Comet C/2013 UQ4 shines in this image taken on July 7, 2014.
A previously unknown "asteroid" spotted by a NASA telescope is actually a comet, according to recent observations.
NASA's NEOWISE space telescope, which started its newest near-Earth object-hunting mission in 2013, spotted what scientists thought was an asteroid two times in 2013. Researchers thought it was an asteroid because it didn't appear to have a coma (a halo of fuzziness surrounding the object) or a tail — telltale signs of a comet. But all that changed with a follow-up observation.
The comet, known as C/2013 UQ4, now has a clearly visible tail. In fact, it extends for 62,000 miles (100,000 kilometers). NEOWISE spotted the comet just after it made its closest approach to the sun, causing it to become more active in July. The comet's "spectacular activity is driven by the vaporization of ice that has been preserved from the time of planet formation 4.5 billion years ago," representatives from the Jet Propulsion Laboratory, which manages the NEOWISE project for NASA, said in a statement. [The 7 Strangest Asteroids in the Solar System]
In addition, astronomers have learned that the comet takes 450 years to orbit the sun, and that it moves through the solar system in the opposite direction of the planets, like a car going the wrong way down a one-way street.
NEOWISE itself is a new incarnation of the WISE (Wide-field Infrared Survey Explorer) telescope, which began its mission in 2009 by scanning the sky for asteroids, brown dwarfs (dim, failed stars), and galaxies.

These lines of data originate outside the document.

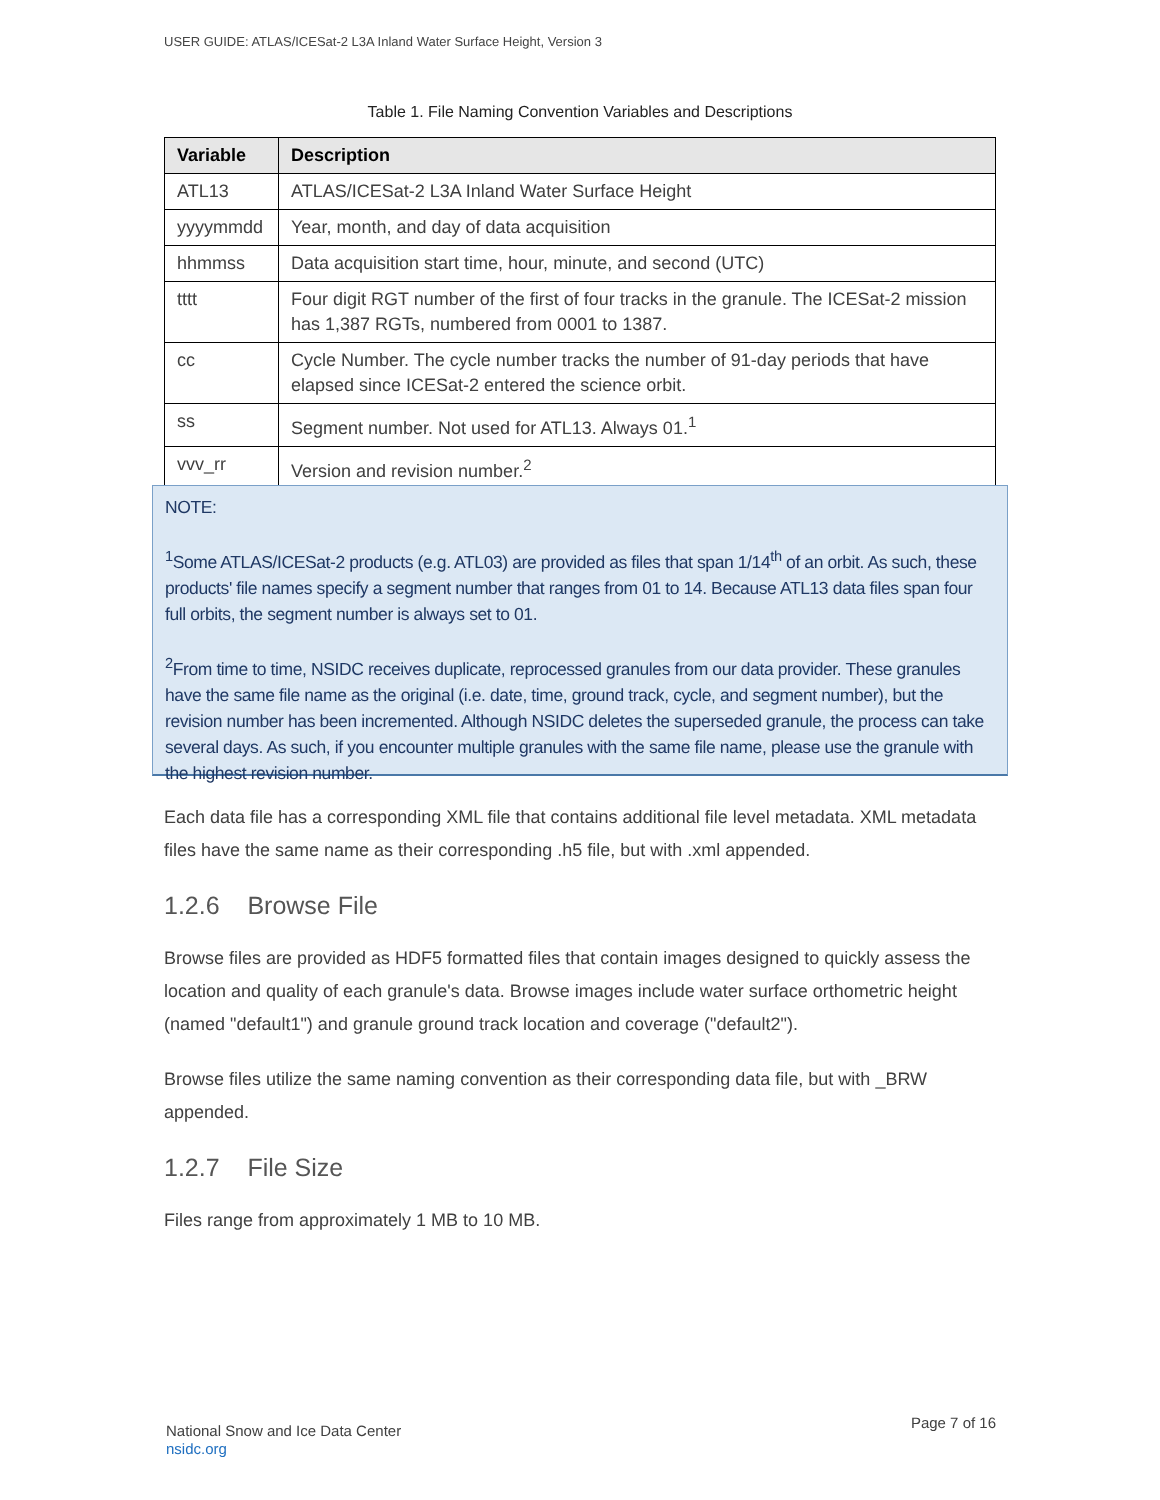USER GUIDE: ATLAS/ICESat-2 L3A Inland Water Surface Height, Version 3
Table 1. File Naming Convention Variables and Descriptions
| Variable | Description |
| --- | --- |
| ATL13 | ATLAS/ICESat-2 L3A Inland Water Surface Height |
| yyyymmdd | Year, month, and day of data acquisition |
| hhmmss | Data acquisition start time, hour, minute, and second (UTC) |
| tttt | Four digit RGT number of the first of four tracks in the granule. The ICESat-2 mission has 1,387 RGTs, numbered from 0001 to 1387. |
| cc | Cycle Number. The cycle number tracks the number of 91-day periods that have elapsed since ICESat-2 entered the science orbit. |
| ss | Segment number. Not used for ATL13. Always 01.<sup>1</sup> |
| vvv_rr | Version and revision number.<sup>2</sup> |
NOTE:
<sup>1</sup> Some ATLAS/ICESat-2 products (e.g. ATL03) are provided as files that span 1/14<sup>th</sup> of an orbit. As such, these products' file names specify a segment number that ranges from 01 to 14. Because ATL13 data files span four full orbits, the segment number is always set to 01.
<sup>2</sup> From time to time, NSIDC receives duplicate, reprocessed granules from our data provider. These granules have the same file name as the original (i.e. date, time, ground track, cycle, and segment number), but the revision number has been incremented. Although NSIDC deletes the superseded granule, the process can take several days. As such, if you encounter multiple granules with the same file name, please use the granule with the highest revision number.
Each data file has a corresponding XML file that contains additional file level metadata. XML metadata files have the same name as their corresponding .h5 file, but with .xml appended.
1.2.6 Browse File
Browse files are provided as HDF5 formatted files that contain images designed to quickly assess the location and quality of each granule's data. Browse images include water surface orthometric height (named "default1") and granule ground track location and coverage ("default2").
Browse files utilize the same naming convention as their corresponding data file, but with _BRW appended.
1.2.7 File Size
Files range from approximately 1 MB to 10 MB.
National Snow and Ice Data Center
nsidc.org
Page 7 of 16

As the frozen hydrogen that cooled the telescope began to run out, NASA officials decided to use the telescope to search for near-Earth objects and comets instead, and thus NEOWISE (Near-Earth Object WISE) was born. But after four months, in February 2011, the telescope was shut down and put into hibernation.
In September 2013, though, NEOWISE was awoken and given the task of searching the solar system for comets and asteroids that might threaten Earth. Its new mission is expected to last three years. During that time, the spacecraft will measure the diameters of objects that it finds, and determine their albedos (how much light they reflect).